I am trying to match the following text using this regular expression:
ABC: ((?:.+\n?)+|.+)(?=DE:)
The text I have as sample is:
ABC: Lorem ipsum dolor
sit amet. Lorem ipsum dolor DE: ** Lorem
Other Text1: 1Lorem ipsum dolor sit amet
Other Text2: 2Lorem ipsum dolor sit amet
Other Text3: 3Lorem ipsum dolor sit amet
Other Text4: 4Lorem ipsum dolor sit amet
But I have an issue with the number of iteration in the backtracking causing it to be stuck for ever.

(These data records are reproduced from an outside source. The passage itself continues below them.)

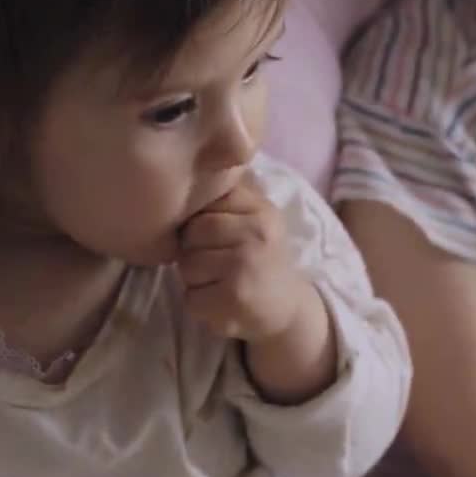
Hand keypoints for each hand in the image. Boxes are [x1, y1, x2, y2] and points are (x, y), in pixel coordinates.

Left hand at [178, 174, 303, 341]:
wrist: (289, 309)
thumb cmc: (263, 260)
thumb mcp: (257, 219)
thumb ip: (231, 197)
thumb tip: (194, 168)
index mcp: (261, 209)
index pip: (206, 203)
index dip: (200, 223)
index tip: (216, 237)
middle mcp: (256, 233)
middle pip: (191, 233)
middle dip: (194, 251)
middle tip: (217, 265)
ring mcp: (244, 265)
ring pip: (187, 264)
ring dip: (194, 279)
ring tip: (219, 282)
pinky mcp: (233, 297)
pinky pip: (190, 296)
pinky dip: (199, 304)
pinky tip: (220, 302)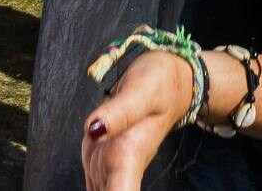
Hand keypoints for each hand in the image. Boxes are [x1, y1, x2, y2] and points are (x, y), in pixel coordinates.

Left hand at [81, 51, 192, 190]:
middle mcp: (119, 169)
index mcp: (128, 156)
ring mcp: (110, 168)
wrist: (171, 81)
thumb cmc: (158, 83)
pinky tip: (90, 189)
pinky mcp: (103, 162)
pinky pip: (96, 190)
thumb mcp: (140, 91)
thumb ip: (118, 113)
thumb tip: (93, 130)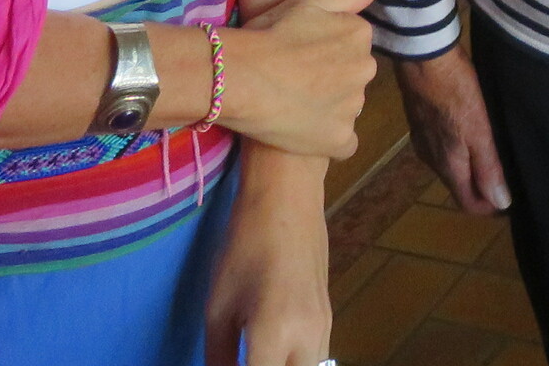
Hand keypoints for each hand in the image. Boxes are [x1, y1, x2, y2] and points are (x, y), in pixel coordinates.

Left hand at [206, 153, 332, 365]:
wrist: (288, 199)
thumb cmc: (244, 247)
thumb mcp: (218, 307)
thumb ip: (218, 358)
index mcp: (275, 335)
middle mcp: (308, 339)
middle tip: (245, 360)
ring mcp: (325, 328)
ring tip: (257, 355)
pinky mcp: (330, 316)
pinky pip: (318, 357)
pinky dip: (297, 362)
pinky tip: (276, 353)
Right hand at [223, 0, 378, 158]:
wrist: (240, 76)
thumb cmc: (269, 34)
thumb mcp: (306, 2)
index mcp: (359, 35)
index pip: (354, 45)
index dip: (327, 51)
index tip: (302, 54)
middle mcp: (366, 69)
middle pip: (353, 76)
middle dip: (333, 79)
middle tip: (297, 80)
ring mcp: (354, 106)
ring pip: (348, 107)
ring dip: (330, 107)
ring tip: (295, 105)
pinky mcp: (339, 138)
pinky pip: (344, 142)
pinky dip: (330, 139)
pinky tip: (307, 133)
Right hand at [394, 47, 511, 214]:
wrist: (423, 57)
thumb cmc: (455, 92)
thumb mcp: (479, 130)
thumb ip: (487, 166)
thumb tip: (500, 203)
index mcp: (448, 165)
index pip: (467, 203)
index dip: (489, 207)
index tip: (510, 202)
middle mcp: (432, 158)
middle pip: (459, 185)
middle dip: (481, 188)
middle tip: (508, 178)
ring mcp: (424, 139)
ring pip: (451, 165)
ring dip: (471, 167)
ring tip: (495, 156)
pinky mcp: (422, 120)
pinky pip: (444, 146)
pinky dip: (461, 148)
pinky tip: (474, 132)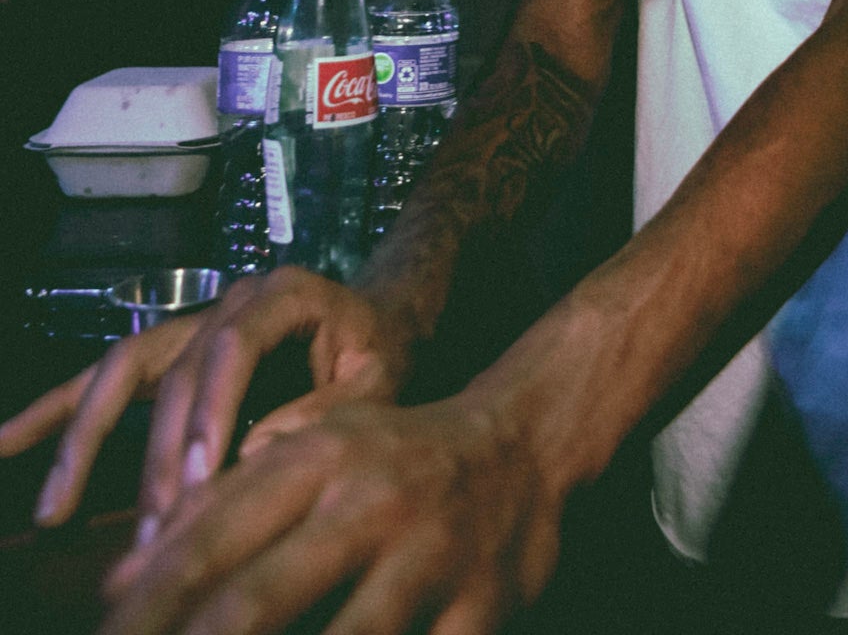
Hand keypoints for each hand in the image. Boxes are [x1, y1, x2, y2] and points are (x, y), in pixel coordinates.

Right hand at [0, 267, 412, 531]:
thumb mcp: (380, 380)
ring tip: (56, 509)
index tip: (199, 477)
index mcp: (284, 293)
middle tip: (153, 529)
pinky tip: (9, 442)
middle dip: (155, 455)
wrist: (380, 321)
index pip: (233, 345)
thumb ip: (328, 410)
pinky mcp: (170, 354)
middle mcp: (228, 300)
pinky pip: (105, 378)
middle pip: (173, 369)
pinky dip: (55, 410)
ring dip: (84, 438)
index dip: (210, 409)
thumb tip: (256, 451)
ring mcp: (193, 323)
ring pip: (123, 370)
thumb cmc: (382, 353)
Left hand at [100, 390, 564, 634]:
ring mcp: (428, 559)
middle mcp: (369, 503)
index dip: (147, 604)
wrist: (523, 443)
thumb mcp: (310, 451)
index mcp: (319, 459)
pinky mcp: (480, 611)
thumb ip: (219, 506)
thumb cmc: (393, 457)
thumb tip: (117, 585)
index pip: (210, 535)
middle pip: (258, 599)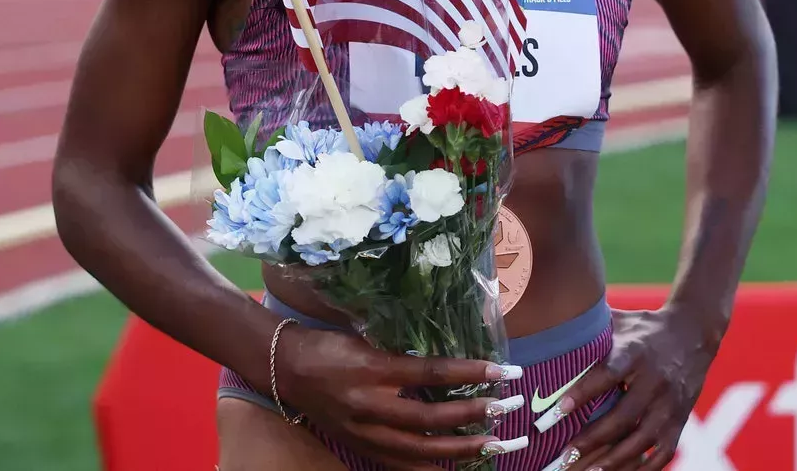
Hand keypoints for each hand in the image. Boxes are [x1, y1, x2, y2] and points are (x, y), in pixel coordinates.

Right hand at [276, 325, 528, 469]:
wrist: (285, 369)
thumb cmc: (329, 344)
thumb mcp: (368, 337)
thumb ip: (407, 351)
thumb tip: (454, 355)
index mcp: (374, 369)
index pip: (432, 372)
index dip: (471, 373)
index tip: (505, 371)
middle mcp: (370, 405)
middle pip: (432, 418)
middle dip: (476, 415)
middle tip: (510, 406)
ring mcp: (364, 432)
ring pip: (421, 449)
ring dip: (463, 448)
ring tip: (497, 442)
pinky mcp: (360, 446)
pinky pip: (401, 463)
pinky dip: (431, 466)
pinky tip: (459, 465)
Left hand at [548, 307, 720, 470]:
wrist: (695, 331)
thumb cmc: (646, 327)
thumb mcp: (621, 322)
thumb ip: (592, 331)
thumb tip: (551, 329)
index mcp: (637, 351)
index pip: (609, 373)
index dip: (583, 393)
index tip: (556, 412)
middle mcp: (656, 380)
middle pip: (624, 416)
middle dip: (592, 440)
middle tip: (563, 457)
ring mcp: (671, 403)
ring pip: (643, 439)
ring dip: (614, 460)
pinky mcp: (680, 420)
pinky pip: (663, 451)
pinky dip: (643, 468)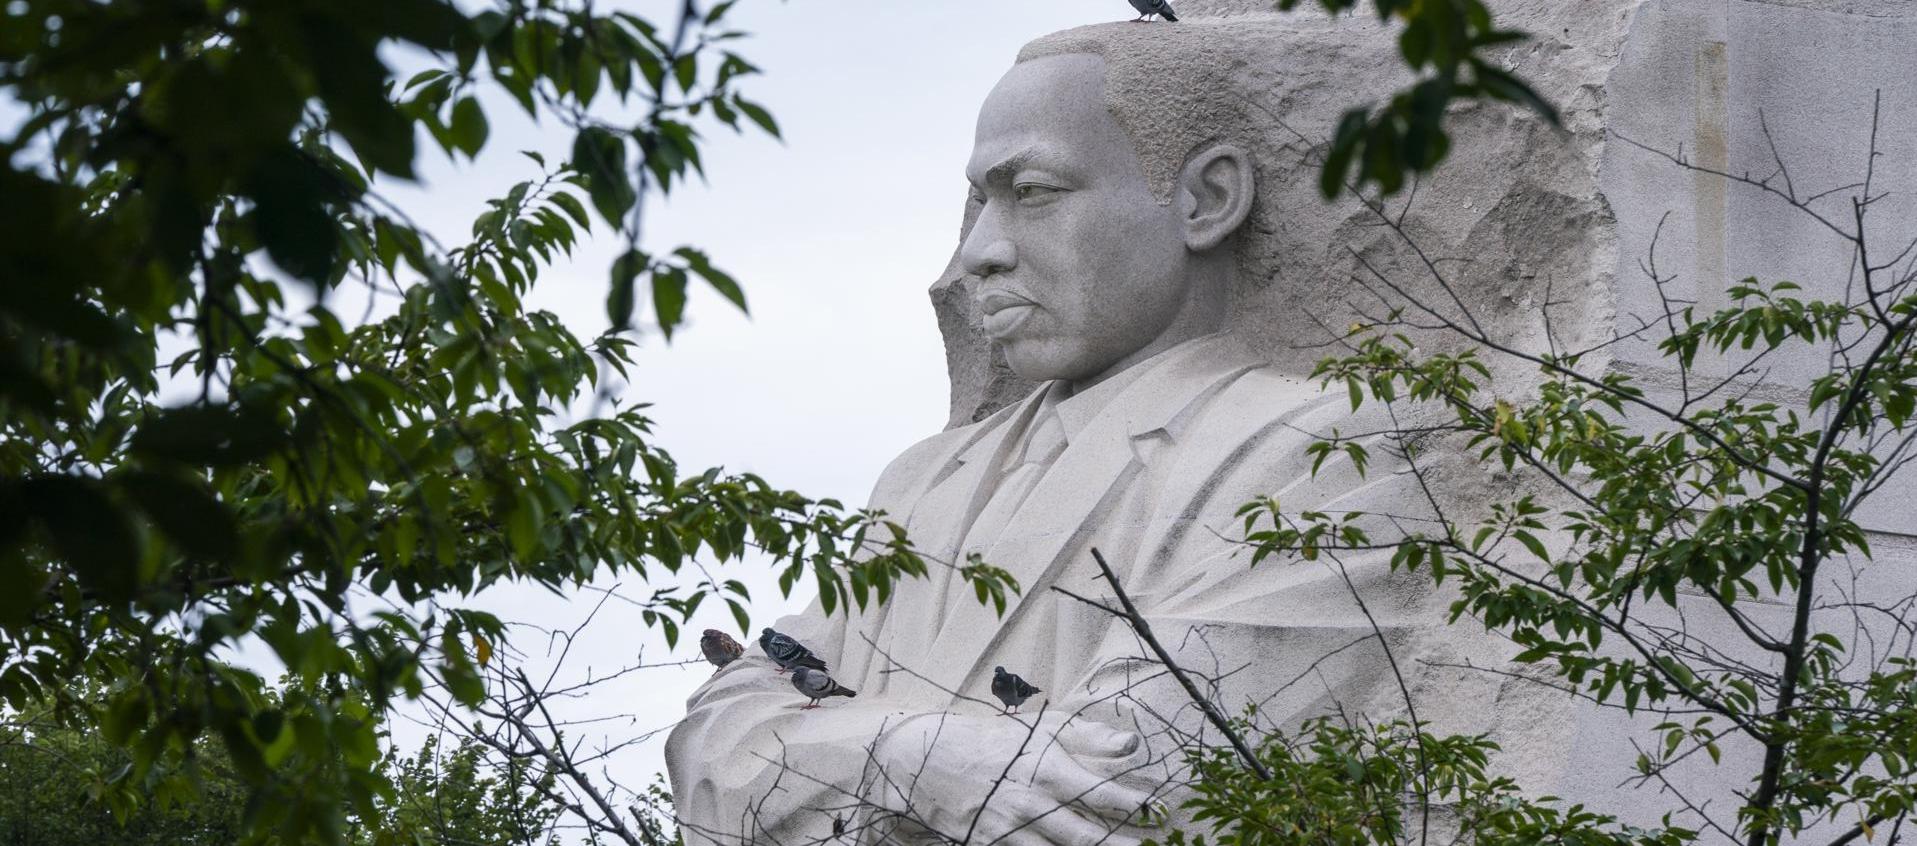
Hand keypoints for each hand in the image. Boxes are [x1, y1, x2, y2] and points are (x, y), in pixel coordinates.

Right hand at [855, 710, 1156, 844]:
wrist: (926, 760)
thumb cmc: (992, 741)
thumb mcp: (1038, 729)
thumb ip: (1086, 738)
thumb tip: (1131, 744)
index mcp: (1045, 770)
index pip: (1099, 793)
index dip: (1134, 804)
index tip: (1160, 809)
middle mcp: (1030, 804)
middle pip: (1084, 835)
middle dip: (1119, 845)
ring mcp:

I share the full code If you want to test it:
import re
text = """ABC: Lorem ipsum dolor
sit amet. Lorem ipsum dolor DE: Lorem
Other Text1: 1Lorem ipsum dolor sit amet
Other Text2: 2Lorem ipsum dolor sit amet
Other Text3: 3Lorem ipsum dolor sit amet
Other Text4: 4Lorem ipsum dolor sit amet
"""
aux = re.search(r"ABC: ((?:.+\n?)+(?=DE:)|.+)",text,re.M|re.U)
if aux:
print(aux.group(1))
else:
print("Could not be found")
>Solution :
Maybe you could try:
aux = re.findall(r'\bABC:\s*(.+?)\s*\bDE:', text, re.DOTALL)[0]
Or:
aux = re.findall(r'\bABC:\s*([\w\W]+?)\s*\bDE:', text)[0]
Both print:
Lorem ipsum dolor
sit amet. Lorem ipsum dolor